The doctor said she was hoping that she will be in the cast for 2 weeks but maximum 4 weeks. After a whole month in the cast, we went to the doctor and we took the cast off and did another x-ray. Unfortunately, Sophia’s fractured ankle is not healing as fast as it should because of her muscular dystrophy. So, we have to cast it again for another month. Sophia was a warrior throughout all of this. She never complained about being in a cast or not being able to take a normal bath because of the cast. She would, however, occasionally make us go to Starbucks to get the “stoppers” so that we could use them to slide inside her cast & relieve the itching. 
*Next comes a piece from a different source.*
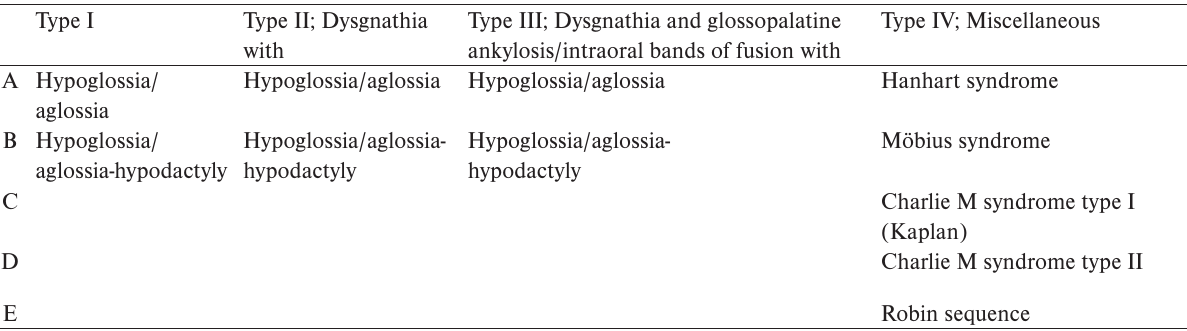
Table 4. New classification of former OLHS: Oromandibular and limb hypogenesis malformations (OLHM). Type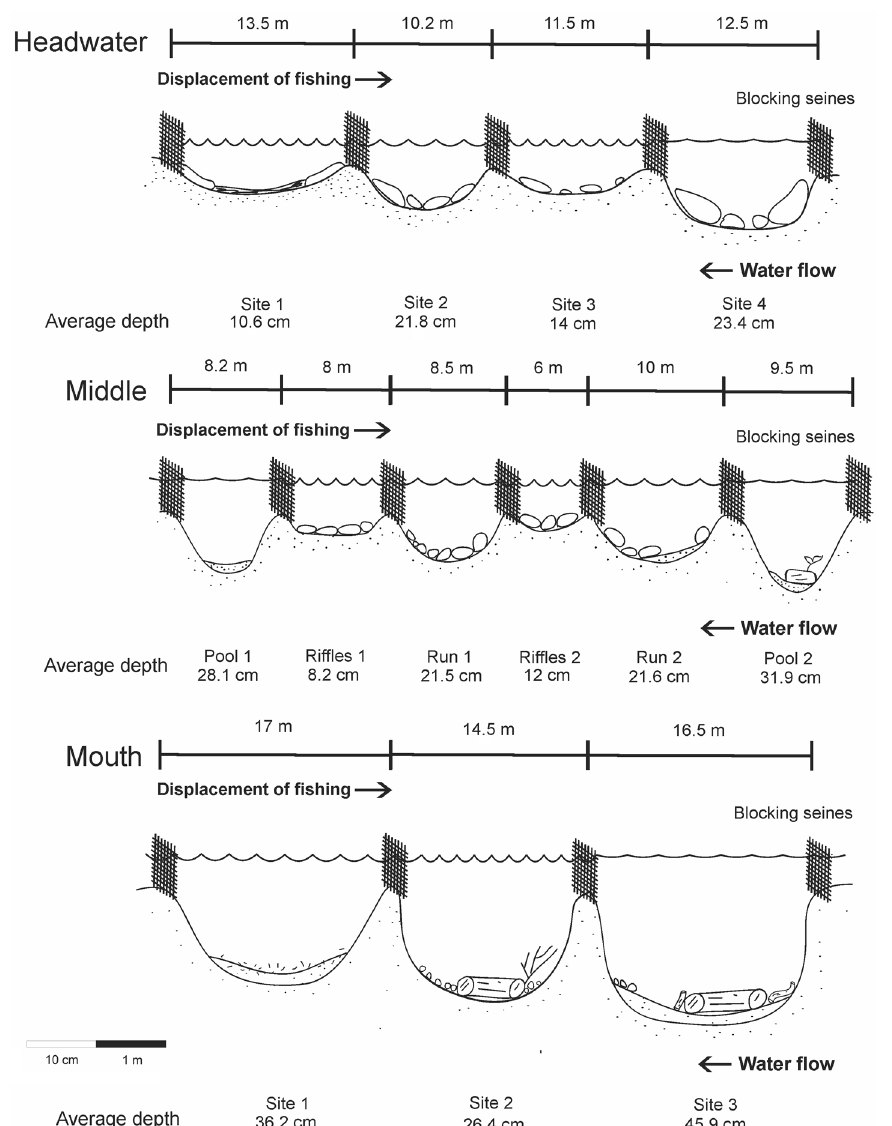
Figure 2. Fish sampling procedure. Length (above) and average depth (below) of each blocked (with seines) sampling site are showed. Middle sites were clustered into mesohabitats (see text). Displacement of fishing indicates the upstream direction of passage of electro- fishing dip nets with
Now, let’s go back to a few years before I got married. When I first moved to California from New York, my brother introduced me to a lovely girl named Silvia. Silvia became more than a sister to me and I met John through her, they were friends and neighbors for so many years. She got married a year before me and we used to live close to each other. Her husband, Edmond, became one of John’s best friends and she became a sister to me. She had two girls and I had two girls. Silvia was my age and Edmond was John’s age (they were born just a few weeks apart). 
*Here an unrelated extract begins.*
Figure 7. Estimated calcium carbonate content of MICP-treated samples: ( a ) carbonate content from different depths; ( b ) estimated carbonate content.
On March 19, 2018, I was talking on the phone to a friend and my dad walked in crying and at first, I couldn’t understand anything he was saying. I hung up and said what is going on, he said “Edmond passed away.” I was shocked and I asked, “Edmond who?” He didn’t answer me because we only knew one Edmond, Silvia’s husband. It was a car accident. Believe it or not it’s been over 2 years and I still sometimes can’t believe that he is gone. I called John, who was driving to Bakersfield, and told him the news. I called Silvia and asked her to pack everything and bring the girls and come over, because she lived 3 and a half hours away from me and everything will be done in California. This whole situation shook every one of us because it proved to us we never know our time. I looked at it as “anyone of us can go any minute, but the question is are we ready?” Once we are gone we can’t undo anything that we messed up before. Once we are gone can we can’t fix our mistakes. We don’t know when we will leave earth, only God knows. As much as we were hurt by Edmond’s passing, it served as a serious wake up call for a lot of people. 
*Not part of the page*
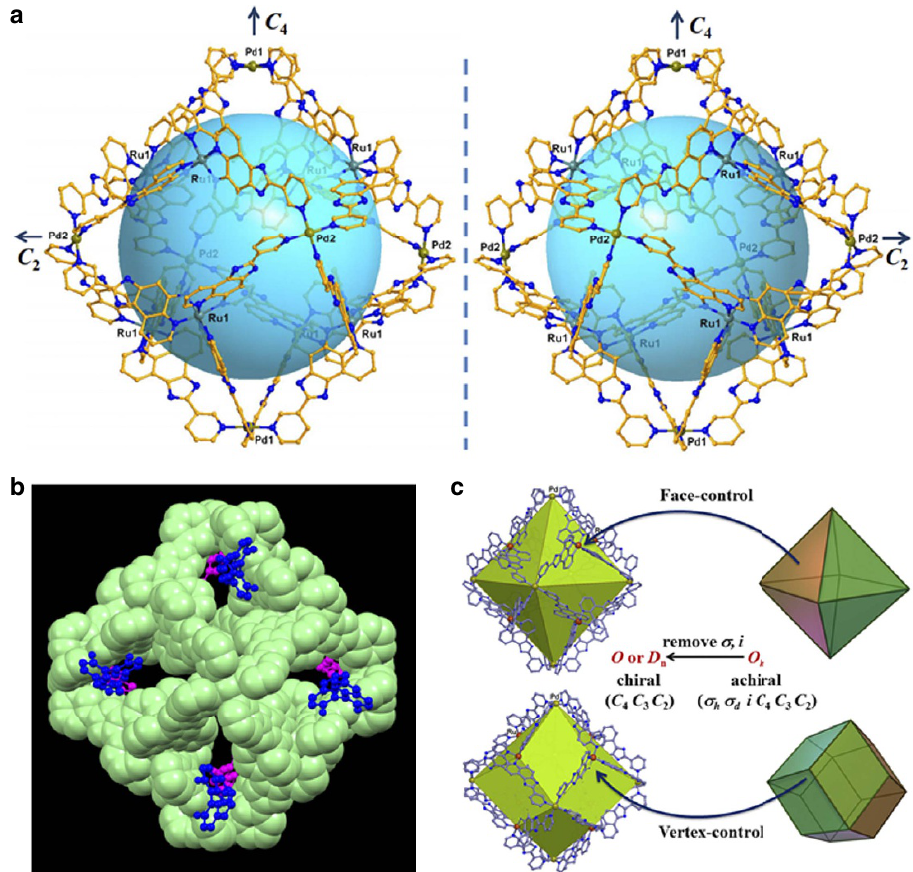
Figure 2 | Crystal structures. ( a ) A pair of D 4 -symmetric homochiral D - and L -MOCs-16 showing DDDDDDDD and LLLLLLLL configurations of eight RuL 3 metalloligands whereas LLLLLL - and DDDDDD -configurations of six Pd-Py 4 subcomponents. ( b ) A D -MOC-16 cage (in space-filling mode) capturing eight S -BINOL guests (in ball-and-stick mode) on the windows pockets. ( c ) The demonstration how to form D 4 L -MOC-16 from O h regular polyhedra by introducing eight L -3 metalloligands on the faces of an octahedron, or, on the C 3 vertices of a rhombic dodecahedron, to reduce molecular symmetry, and further direct D -arrangement of four pyridyl rings around six vertices of Pd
During the first week after Edmond’s passing, it appeared that it didn’t hit Silvia yet that her husband had passed away. Everyone was busy with the arrangements for the funeral and getting the body released for the funeral. Sophia knew Edmond very well and she understood that he went to heaven. Funeral Day came and all of us broke down very bad but Silvia was the worst. I guess it just hit her that day that he was gone. After church, John took me, Silvia, Sophia, and one of Edmond’s relatives in the car so we can go to the cemetery for the burial. Silvia was crying hysterically and I was really worried that Sophia would freak out, so I was trying to calm her down but she was not hearing a single word I was saying. All of a sudden, Sophia put her tiny hand on Silvia’s shoulder and Silvia immediately stopped crying and looked at Sophia. Then Sophia said in a very calm voice, “Silvia don’t cry, Adra (Virgin Mary) said everything will be ok.” Everyone was silent and shocked.  Edmond’s relative asked Sophia what else did Adra (Virgin Mary) say. Sophia changed the subject and she started to be her goofy self again (she would do this very often when she didn’t want to talk about what she had seen or heard). Silvia didn’t cry for the whole ride to the cemetery.

Lessons Learned:

  • If we view life through the lens of a child, you will see God’s Hand in everything you face in life.
  • The Lord works in mysterious ways and will never do anything to harm us.

PLEASE NOTE – for all of the “lessons learned”, we did not always see it that way during the events that were occurring which are mentioned in the posts. Many of these lessons were learned weeks, months, or even years later when we looked back and reflected on the circumstances.